>> BEGIN
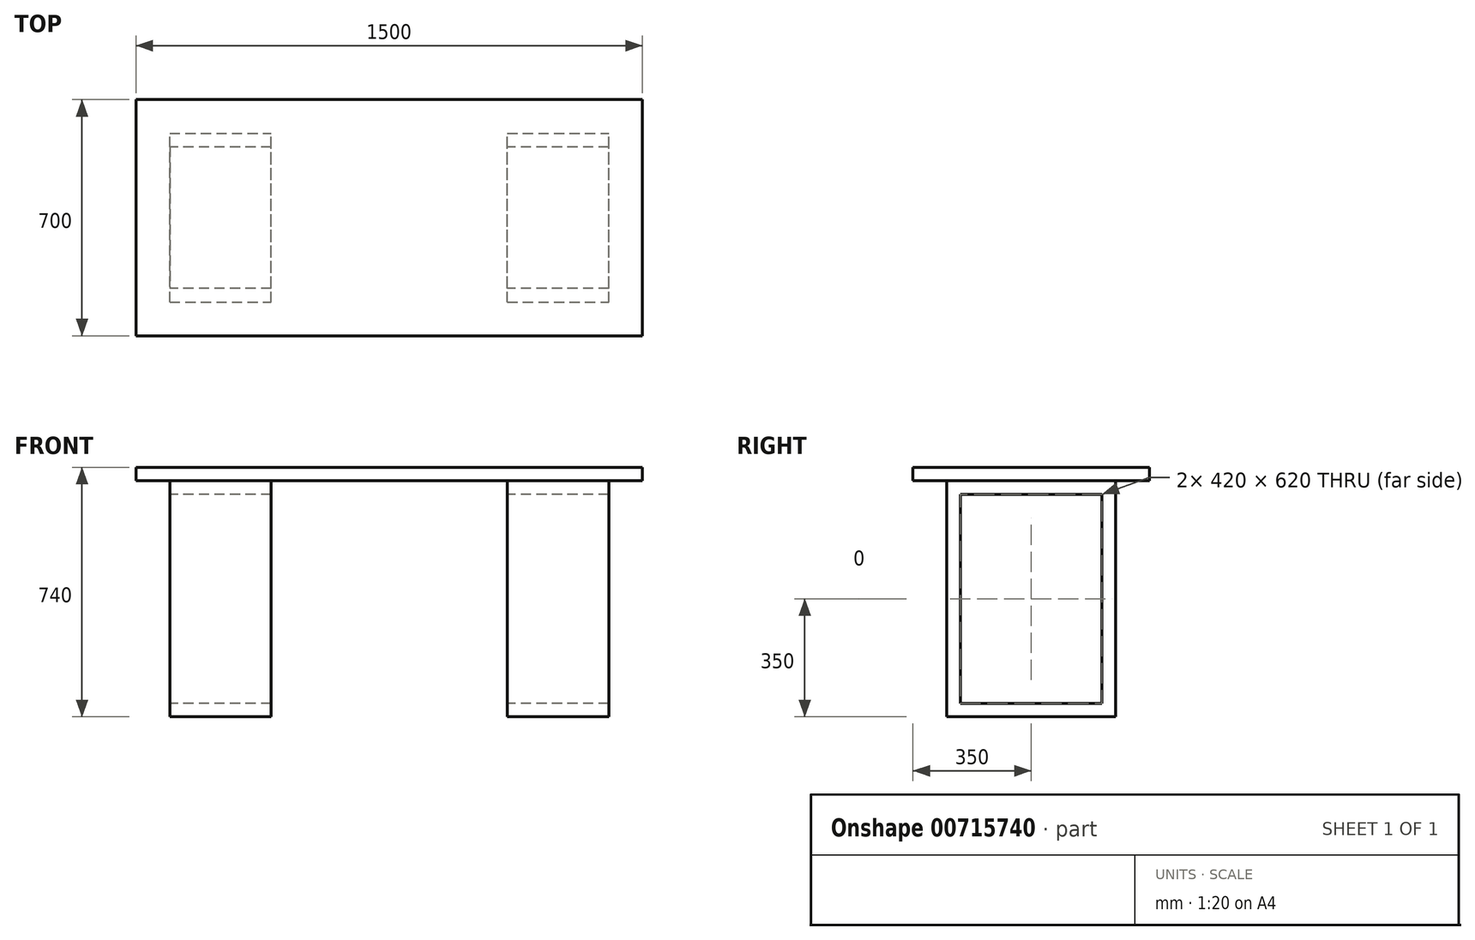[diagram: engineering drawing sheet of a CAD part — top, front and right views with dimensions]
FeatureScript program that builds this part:
annotation { "Feature Type Name" : "Feature", "Feature Type Description" : "" }
export const myFeature = defineFeature(function(context is Context, id is Id, definition is map)
    precondition{}
    {
        {
            var Q0;
            Q0=qCreatedBy(makeId("Top.planeOp"),FACE);
            var sketch = newSketch(context, id + "F0", { "sketchPlane" : qUnion([Q0])});
            skLineSegment(sketch, "E0.bottom", {"start": v(0, 0) * mm, "end": v(1500, 0) * mm});
            skLineSegment(sketch, "E0.top", {"start": v(0, -700) * mm, "end": v(1500, -700) * mm});
            skLineSegment(sketch, "E0.left", {"start": v(0, 0) * mm, "end": v(0, -700) * mm});
            skLineSegment(sketch, "E0.right", {"start": v(1500, 0) * mm, "end": v(1500, -700) * mm});
            skSolve(sketch);
        }
        {
            var Q0;
            Q0=makeQuery(id+"F0.imprint","IMPRINT",FACE,{"disambiguationData":[TD([[makeQuery(id+"F0.imprint","IMPRINT",EDGE,{"derivedFrom":sQuery(id+"F0.wireOp",EDGE,"E0.bottom")}),-1.0]])]});
            extrude(context, id + "F1", {"entities" : qUnion([Q0]), "oppositeDirection" : true, "depth" : 40 * mm, "offsetDistance" : 25 * mm});
        }
        {
            var Q0;
            Q0=makeQuery(id+"F1.opExtrude","CAP_FACE",FACE,{"disambiguationData":[OSD([sQuery(id+"F0.wireOp",EDGE,"E0.bottom"),sQuery(id+"F0.wireOp",EDGE,"E0.top"),sQuery(id+"F0.wireOp",EDGE,"E0.left"),sQuery(id+"F0.wireOp",EDGE,"E0.right")])],"isStart":false});
            var sketch = newSketch(context, id + "F2", { "sketchPlane" : qUnion([Q0])});
            skLineSegment(sketch, "E1.bottom", {"start": v(100, 600) * mm, "end": v(400, 600) * mm});
            skLineSegment(sketch, "E1.top", {"start": v(100, 100) * mm, "end": v(400, 100) * mm});
            skLineSegment(sketch, "E1.left", {"start": v(100, 600) * mm, "end": v(100, 100) * mm});
            skLineSegment(sketch, "E1.right", {"start": v(400, 600) * mm, "end": v(400, 100) * mm});
            skLineSegment(sketch, "E2.bottom", {"start": v(1100, 600) * mm, "end": v(1400, 600) * mm});
            skLineSegment(sketch, "E2.top", {"start": v(1100, 100) * mm, "end": v(1400, 100) * mm});
            skLineSegment(sketch, "E2.left", {"start": v(1100, 600) * mm, "end": v(1100, 100) * mm});
            skLineSegment(sketch, "E2.right", {"start": v(1400, 600) * mm, "end": v(1400, 100) * mm});
            skSolve(sketch);
        }
        {
            var Q0;
            Q0 = qSketchRegion(id + "F2", true);
            extrude(context, id + "F3", {"entities" : qUnion([Q0]), "operationType" : NewBodyOperationType.ADD, "depth" : 700 * mm, "offsetDistance" : 25 * mm});
        }
        {
            var Q0;
            Q0=makeQuery(id+"F3.opExtrude","SWEPT_FACE",FACE,{"disambiguationData":[OSD([sQuery(id+"F2.wireOp",EDGE,"E1.left")])]});
            var sketch = newSketch(context, id + "F4", { "sketchPlane" : qUnion([Q0])});
            skLineSegment(sketch, "E3.bottom", {"start": v(140, -80) * mm, "end": v(560, -80) * mm});
            skLineSegment(sketch, "E3.top", {"start": v(140, -700) * mm, "end": v(560, -700) * mm});
            skLineSegment(sketch, "E3.left", {"start": v(140, -80) * mm, "end": v(140, -700) * mm});
            skLineSegment(sketch, "E3.right", {"start": v(560, -80) * mm, "end": v(560, -700) * mm});
            skSolve(sketch);
        }
        {
            var Q0;
            Q0 = qSketchRegion(id + "F4", true);
            extrude(context, id + "F5", {"entities" : qUnion([Q0]), "operationType" : NewBodyOperationType.REMOVE, "oppositeDirection" : true, "depth" : 1328 * mm, "offsetDistance" : 25 * mm});
        }
    });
>> END
Can you reproduce all of the data above word for word, leaving out the picture?

[diagram: engineering drawing sheet of a CAD part — top, front and right views with dimensions]
FeatureScript program that builds this part:
annotation { "Feature Type Name" : "Feature", "Feature Type Description" : "" }
export const myFeature = defineFeature(function(context is Context, id is Id, definition is map)
    precondition{}
    {
        {
            var Q0;
            Q0=qCreatedBy(makeId("Top.planeOp"),FACE);
            var sketch = newSketch(context, id + "F0", { "sketchPlane" : qUnion([Q0])});
            skLineSegment(sketch, "E0.bottom", {"start": v(0, 0) * mm, "end": v(1500, 0) * mm});
            skLineSegment(sketch, "E0.top", {"start": v(0, -700) * mm, "end": v(1500, -700) * mm});
            skLineSegment(sketch, "E0.left", {"start": v(0, 0) * mm, "end": v(0, -700) * mm});
            skLineSegment(sketch, "E0.right", {"start": v(1500, 0) * mm, "end": v(1500, -700) * mm});
            skSolve(sketch);
        }
        {
            var Q0;
            Q0=makeQuery(id+"F0.imprint","IMPRINT",FACE,{"disambiguationData":[TD([[makeQuery(id+"F0.imprint","IMPRINT",EDGE,{"derivedFrom":sQuery(id+"F0.wireOp",EDGE,"E0.bottom")}),-1.0]])]});
            extrude(context, id + "F1", {"entities" : qUnion([Q0]), "oppositeDirection" : true, "depth" : 40 * mm, "offsetDistance" : 25 * mm});
        }
        {
            var Q0;
            Q0=makeQuery(id+"F1.opExtrude","CAP_FACE",FACE,{"disambiguationData":[OSD([sQuery(id+"F0.wireOp",EDGE,"E0.bottom"),sQuery(id+"F0.wireOp",EDGE,"E0.top"),sQuery(id+"F0.wireOp",EDGE,"E0.left"),sQuery(id+"F0.wireOp",EDGE,"E0.right")])],"isStart":false});
            var sketch = newSketch(context, id + "F2", { "sketchPlane" : qUnion([Q0])});
            skLineSegment(sketch, "E1.bottom", {"start": v(100, 600) * mm, "end": v(400, 600) * mm});
            skLineSegment(sketch, "E1.top", {"start": v(100, 100) * mm, "end": v(400, 100) * mm});
            skLineSegment(sketch, "E1.left", {"start": v(100, 600) * mm, "end": v(100, 100) * mm});
            skLineSegment(sketch, "E1.right", {"start": v(400, 600) * mm, "end": v(400, 100) * mm});
            skLineSegment(sketch, "E2.bottom", {"start": v(1100, 600) * mm, "end": v(1400, 600) * mm});
            skLineSegment(sketch, "E2.top", {"start": v(1100, 100) * mm, "end": v(1400, 100) * mm});
            skLineSegment(sketch, "E2.left", {"start": v(1100, 600) * mm, "end": v(1100, 100) * mm});
            skLineSegment(sketch, "E2.right", {"start": v(1400, 600) * mm, "end": v(1400, 100) * mm});
            skSolve(sketch);
        }
        {
            var Q0;
            Q0 = qSketchRegion(id + "F2", true);
            extrude(context, id + "F3", {"entities" : qUnion([Q0]), "operationType" : NewBodyOperationType.ADD, "depth" : 700 * mm, "offsetDistance" : 25 * mm});
        }
        {
            var Q0;
            Q0=makeQuery(id+"F3.opExtrude","SWEPT_FACE",FACE,{"disambiguationData":[OSD([sQuery(id+"F2.wireOp",EDGE,"E1.left")])]});
            var sketch = newSketch(context, id + "F4", { "sketchPlane" : qUnion([Q0])});
            skLineSegment(sketch, "E3.bottom", {"start": v(140, -80) * mm, "end": v(560, -80) * mm});
            skLineSegment(sketch, "E3.top", {"start": v(140, -700) * mm, "end": v(560, -700) * mm});
            skLineSegment(sketch, "E3.left", {"start": v(140, -80) * mm, "end": v(140, -700) * mm});
            skLineSegment(sketch, "E3.right", {"start": v(560, -80) * mm, "end": v(560, -700) * mm});
            skSolve(sketch);
        }
        {
            var Q0;
            Q0 = qSketchRegion(id + "F4", true);
            extrude(context, id + "F5", {"entities" : qUnion([Q0]), "operationType" : NewBodyOperationType.REMOVE, "oppositeDirection" : true, "depth" : 1328 * mm, "offsetDistance" : 25 * mm});
        }
    });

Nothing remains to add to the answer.